We can use the same reparameterization to derive an expression for the single item iteration count
$$
n = \frac{\log(1 - S)}{\log(1 - P^L)} = \frac{\log(1 - S)}{\log(1 - (\beta/m)^L)}
\approx - \frac{m^L \log(1 - S)}{\beta^L} = \frac{m^L \log(1/Q^\ast)}{\beta^L}
$$
where we have defined $Q^\ast = 1 - S$ as the target risk of failure. Note that the risk term can not be expanded because it is close to zero. This gives the total many item iteration count
$$
n^\prime = n + \Delta n \propto \frac{m^L \log m}{\beta^L} + \frac{m^L \log(1/Q^\ast)}{\beta^L}
= \bigg( \frac{m}{\beta} \bigg)^L \bigg( \log m + \log\frac{1}{Q^\ast} \bigg)
$$
This means that the iteration count is exponential in the feature count $L$, and polynomial in the number of items $m$.

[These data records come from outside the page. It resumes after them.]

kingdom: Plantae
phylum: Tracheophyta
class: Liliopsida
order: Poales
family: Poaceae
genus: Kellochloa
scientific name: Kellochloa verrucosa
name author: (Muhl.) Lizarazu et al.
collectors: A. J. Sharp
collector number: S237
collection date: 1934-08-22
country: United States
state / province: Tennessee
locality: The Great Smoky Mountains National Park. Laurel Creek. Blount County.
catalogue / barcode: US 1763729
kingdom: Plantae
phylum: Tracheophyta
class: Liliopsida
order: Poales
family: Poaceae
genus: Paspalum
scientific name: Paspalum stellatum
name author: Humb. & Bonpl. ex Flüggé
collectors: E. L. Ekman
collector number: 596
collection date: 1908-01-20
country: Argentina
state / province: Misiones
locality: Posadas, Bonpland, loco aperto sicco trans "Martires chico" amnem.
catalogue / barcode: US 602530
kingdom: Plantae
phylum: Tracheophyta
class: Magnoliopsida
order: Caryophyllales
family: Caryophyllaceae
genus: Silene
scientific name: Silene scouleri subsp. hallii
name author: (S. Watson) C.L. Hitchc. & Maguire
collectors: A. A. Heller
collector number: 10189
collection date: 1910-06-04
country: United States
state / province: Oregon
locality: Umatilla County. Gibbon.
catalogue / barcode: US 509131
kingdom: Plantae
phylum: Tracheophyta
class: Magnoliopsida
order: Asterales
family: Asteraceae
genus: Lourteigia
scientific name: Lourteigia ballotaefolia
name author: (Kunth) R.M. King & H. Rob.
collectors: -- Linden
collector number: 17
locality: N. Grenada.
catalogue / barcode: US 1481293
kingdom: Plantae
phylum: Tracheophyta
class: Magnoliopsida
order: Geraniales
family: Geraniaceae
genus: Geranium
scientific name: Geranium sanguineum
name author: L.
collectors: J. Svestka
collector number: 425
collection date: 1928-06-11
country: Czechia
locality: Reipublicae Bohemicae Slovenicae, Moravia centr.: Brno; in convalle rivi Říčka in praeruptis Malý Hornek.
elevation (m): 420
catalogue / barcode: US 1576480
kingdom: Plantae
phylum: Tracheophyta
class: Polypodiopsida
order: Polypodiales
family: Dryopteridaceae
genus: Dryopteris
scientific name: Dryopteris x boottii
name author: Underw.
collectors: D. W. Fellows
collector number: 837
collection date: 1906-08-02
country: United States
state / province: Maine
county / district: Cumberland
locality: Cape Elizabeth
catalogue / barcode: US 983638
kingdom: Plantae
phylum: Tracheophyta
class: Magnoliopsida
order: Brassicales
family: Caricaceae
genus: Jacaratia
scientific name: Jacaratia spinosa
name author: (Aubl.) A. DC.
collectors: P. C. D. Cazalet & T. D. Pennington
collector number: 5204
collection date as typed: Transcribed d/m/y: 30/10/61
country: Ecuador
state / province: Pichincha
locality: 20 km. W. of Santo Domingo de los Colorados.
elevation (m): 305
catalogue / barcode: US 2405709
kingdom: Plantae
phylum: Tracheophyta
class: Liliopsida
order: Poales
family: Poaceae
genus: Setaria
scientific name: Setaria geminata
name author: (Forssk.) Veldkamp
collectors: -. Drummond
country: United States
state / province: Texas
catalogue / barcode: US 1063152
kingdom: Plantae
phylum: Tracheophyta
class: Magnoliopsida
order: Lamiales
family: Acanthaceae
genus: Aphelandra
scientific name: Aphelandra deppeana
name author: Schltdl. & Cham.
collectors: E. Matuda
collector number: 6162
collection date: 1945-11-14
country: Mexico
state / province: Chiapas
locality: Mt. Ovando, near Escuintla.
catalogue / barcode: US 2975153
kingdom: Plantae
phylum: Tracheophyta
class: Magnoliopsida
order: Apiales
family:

Let us evaluate this for different sets of objects. Fix the chance of success to $S = 99\%$. We can quickly verify the equation for the single plane ($m=1$, $L=3$, $\beta=50\%$) scenario used earlier, and the formula predicts 37 iterations, which is very close to the exact solution of 35 predicted earlier. However, in case we want to find up to $m = 10$ planes that gives $n^\prime \geq 55.000$. That is a lot more than the few 35 iterations for single plane! We can also apply the formula to line detection ($L = 2$) or homography estimation ($L=4$). Let us restrict ourselves to finding $m=400$ lines. The formula predicts that this requires about 7 million iterations. The numbers are starting to get big, and whether or not this is considered too high depends on the computational requirements in each iteration.
Conclusion
This article derived a formula for calculating the minimum number of required iterations to guarantee a certain probability of success when estimating multiple items in a scene using the RANSAC algorithm. Even though many approximations are applied in order to handle the problem analytically, almost exactly the same expression is derived in three different ways, giving a high degree of confidence in the formula. It is worth emphasizing that all calculations so far has been done for all items in the scene. In practice, when estimating multiple items there is an initial quick population of items, but becomes slower as fewer remain undetected in the scene. This is due to combinatorial sub-selection which drastically increase the change of picking a subset of items from all of them. Hence, if it is sufficient to find almost all items in the scene, the number of iterations can be drastically reduced. I leave it as an exercise for the future to derive the formula for that scenario, either for myself, or maybe for you?